Mike Teevee asked Mr Wonka if he can send any other things, except just chocolate. He said he probably can. Immediately Mike Teevee stepped onto the camera platform hoping to be the first person to be sent by the television in the world. He started running as fast as he could towards the other end of the room where the great camera was standing.
Mike Teevee turned into a million pieces and was transported to the TV screen, not taller than a pencil. His mother picked him up from the screen and put him inside her purse and left the factory. With that came also the end of the tour. Except for Charlie, the rest of the winners ended up dead or un-useful.
In the end, when Charlie and his Grandpa Joe come to Mr Wonka to talk about his promise of supplying chocolate for a lifetime, Mr Wonka said he can’t do that because they broke the rules of the tour by drinking Fizzi-Lifting Drinks.
When they were about to leave the door, Charlie turned back and returned the Everlasting Gobstoppers to Mr Wonka. As Charlie turned his back, Mr Wonka called him back and embraced him, saying ‘I knew it, you won it, you passed the test.”
Then he took them to an elevator (he called Wonkavator because of its multidirectional movements) that shot up above the roof of the factory. He showed the whole city and said he is going to give the factory to him because of his honesty and loving-kindness.

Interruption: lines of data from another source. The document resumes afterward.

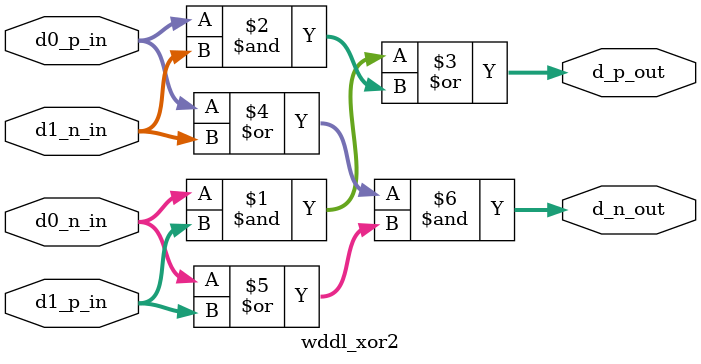
<source format=v>
module  wddl_xor2
(
 d0_p_in
,d0_n_in
,d1_p_in
,d1_n_in
,d_p_out
,d_n_out
);


input[7:0]   d0_p_in, d0_n_in;
input[7:0]   d1_p_in, d1_n_in;
output[7:0]   d_p_out, d_n_out;


assign  d_p_out = (d0_n_in & d1_p_in) | (d0_p_in & d1_n_in);
assign  d_n_out = (d0_p_in | d1_n_in) & (d0_n_in | d1_p_in);

endmodule


</source>
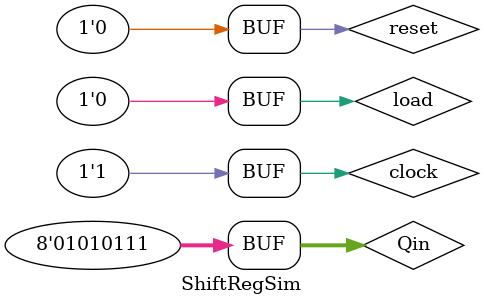
<source format=v>
`timescale 1ns / 1ps


module ShiftRegSim;
    parameter n = 8;
    reg reset = 0;
    reg clock = 0;
    reg load = 0;
    reg [n-1:0] Qin = 8'h57;
    wire [n-1:0] Qout;
    wire parody;
    
    ShiftReg uut0(reset, clock, load, Qin, Qout);
    ParodyFSM uut1(reset, clock, Qout[0], parody);
    
    initial begin
        #1 clock = 0;
        #1 clock = 1; reset = 1;
        #1 clock = 0;
        #1 clock = 1; reset = 0;
        #1 clock = 0;
        #1 clock = 1; load = 1;
        #1 clock = 0;
        #1 clock = 1; load = 0;
        #1 clock = 0;
        #1 clock = 1;
        #1 clock = 0;
        #1 clock = 1;
        #1 clock = 0;
        #1 clock = 1;
        #1 clock = 0;
        #1 clock = 1;
        #1 clock = 0;
        #1 clock = 1;
        #1 clock = 0;
        #1 clock = 1;
        #1 clock = 0;
        #1 clock = 1;
        #1 clock = 0;
        #1 clock = 1;
        
        
    end
endmodule

</source>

Mr Wonka said that’s why he invited the visitors to look for a rightful heir to his factory who could take care of the Oompa Loompa, not a grown-up man because a grown-up would do everything in his own way, not his. Now Charlie and his whole family can move over to the factory.
Conclusive Remark
Willy Wonka & The Chocolate Factory 1971 is certainly one of the best children’s movies. It tried to bring corrections and show the fault lines of children. For which, sometimes, parents can not escape the blame. Our characters are the results of the collective guidance of parents or society.
The utter lack of guidance and unrestrained psychological behaviour suppress our progress in the real world.
When Augustus drowns himself in the chocolate river, the Oompa Loompas workers conveyed through music that when you are not greedy you will go far, and live in happiness too.
When Violet disobeyed her father they sang that gum chewing is good once in a while, it stops you from smoking and brightens your smile. But it is repulsive, revolting and wrong to chew all the long.
Being a bad egg, when Veruca went into the Eggdicator to the chute, Oompa Loompas sang that when a child is pampered and spoiled it’s a shame to blame kids. Who exactly to blame: the parents.
When Mike Teevee, the boy who does nothing but watch TV, was gone, the Oompa Loompas asked what do you get from a glut of TV? Why don’t you try simply reading books? You will read you will go far.
However, even though Charlie did not get the chartered culture of upbringing like any well-off family provides to their children to be assertive, to speak for his rights and demanding, he was honest, restrained, not a glutton, greedy and disobedient, but rather full of love and compassion, genuine whom Mr Wonka was seeking to replace his position as an owner of the factory.
That brings me to assert that Willy Wonka and The Chocolate Factory 1971 was worth my time.